__Raw data__

+ + + +

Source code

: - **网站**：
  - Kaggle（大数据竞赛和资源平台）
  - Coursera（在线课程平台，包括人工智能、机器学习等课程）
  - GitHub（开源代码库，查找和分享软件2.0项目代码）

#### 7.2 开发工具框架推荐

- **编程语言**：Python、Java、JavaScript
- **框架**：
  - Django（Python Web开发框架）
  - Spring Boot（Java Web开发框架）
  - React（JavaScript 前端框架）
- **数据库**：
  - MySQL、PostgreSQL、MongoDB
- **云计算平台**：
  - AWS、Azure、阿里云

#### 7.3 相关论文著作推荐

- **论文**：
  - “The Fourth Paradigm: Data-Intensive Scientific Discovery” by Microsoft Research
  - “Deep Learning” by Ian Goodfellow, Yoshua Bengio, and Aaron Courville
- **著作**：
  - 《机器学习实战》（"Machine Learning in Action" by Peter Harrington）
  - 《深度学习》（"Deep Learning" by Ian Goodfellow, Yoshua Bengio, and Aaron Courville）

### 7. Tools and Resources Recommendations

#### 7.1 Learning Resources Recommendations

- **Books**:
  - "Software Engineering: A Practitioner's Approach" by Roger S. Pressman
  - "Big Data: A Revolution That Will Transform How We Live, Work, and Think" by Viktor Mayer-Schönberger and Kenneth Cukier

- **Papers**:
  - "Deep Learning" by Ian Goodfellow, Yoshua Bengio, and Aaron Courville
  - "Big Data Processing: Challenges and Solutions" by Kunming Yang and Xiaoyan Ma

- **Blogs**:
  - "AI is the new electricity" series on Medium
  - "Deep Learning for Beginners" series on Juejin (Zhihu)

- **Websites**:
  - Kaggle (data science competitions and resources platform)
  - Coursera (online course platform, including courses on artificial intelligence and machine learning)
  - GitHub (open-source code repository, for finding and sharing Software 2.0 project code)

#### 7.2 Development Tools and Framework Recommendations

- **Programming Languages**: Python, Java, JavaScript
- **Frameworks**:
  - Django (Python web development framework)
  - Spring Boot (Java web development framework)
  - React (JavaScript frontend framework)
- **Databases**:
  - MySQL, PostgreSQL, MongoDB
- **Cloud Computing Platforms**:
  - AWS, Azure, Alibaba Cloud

+ + + +

__Activity__
You are asked to transcribe the complete data exactly.

__Result for this task__
Source code

: - **网站**：
  - Kaggle（大数据竞赛和资源平台）
  - Coursera（在线课程平台，包括人工智能、机器学习等课程）
  - GitHub（开源代码库，查找和分享软件2.0项目代码）

#### 7.2 开发工具框架推荐

- **编程语言**：Python、Java、JavaScript
- **框架**：
  - Django（Python Web开发框架）
  - Spring Boot（Java Web开发框架）
  - React（JavaScript 前端框架）
- **数据库**：
  - MySQL、PostgreSQL、MongoDB
- **云计算平台**：
  - AWS、Azure、阿里云

#### 7.3 相关论文著作推荐

- **论文**：
  - “The Fourth Paradigm: Data-Intensive Scientific Discovery” by Microsoft Research
  - “Deep Learning” by Ian Goodfellow, Yoshua Bengio, and Aaron Courville
- **著作**：
  - 《机器学习实战》（"Machine Learning in Action" by Peter Harrington）
  - 《深度学习》（"Deep Learning" by Ian Goodfellow, Yoshua Bengio, and Aaron Courville）

### 7. Tools and Resources Recommendations

#### 7.1 Learning Resources Recommendations

- **Books**:
  - "Software Engineering: A Practitioner's Approach" by Roger S. Pressman
  - "Big Data: A Revolution That Will Transform How We Live, Work, and Think" by Viktor Mayer-Schönberger and Kenneth Cukier

- **Papers**:
  - "Deep Learning" by Ian Goodfellow, Yoshua Bengio, and Aaron Courville
  - "Big Data Processing: Challenges and Solutions" by Kunming Yang and Xiaoyan Ma

- **Blogs**:
  - "AI is the new electricity" series on Medium
  - "Deep Learning for Beginners" series on Juejin (Zhihu)

- **Websites**:
  - Kaggle (data science competitions and resources platform)
  - Coursera (online course platform, including courses on artificial intelligence and machine learning)
  - GitHub (open-source code repository, for finding and sharing Software 2.0 project code)

#### 7.2 Development Tools and Framework Recommendations

- **Programming Languages**: Python, Java, JavaScript
- **Frameworks**:
  - Django (Python web development framework)
  - Spring Boot (Java web development framework)
  - React (JavaScript frontend framework)
- **Databases**:
  - MySQL, PostgreSQL, MongoDB
- **Cloud Computing Platforms**:
  - AWS, Azure, Alibaba Cloud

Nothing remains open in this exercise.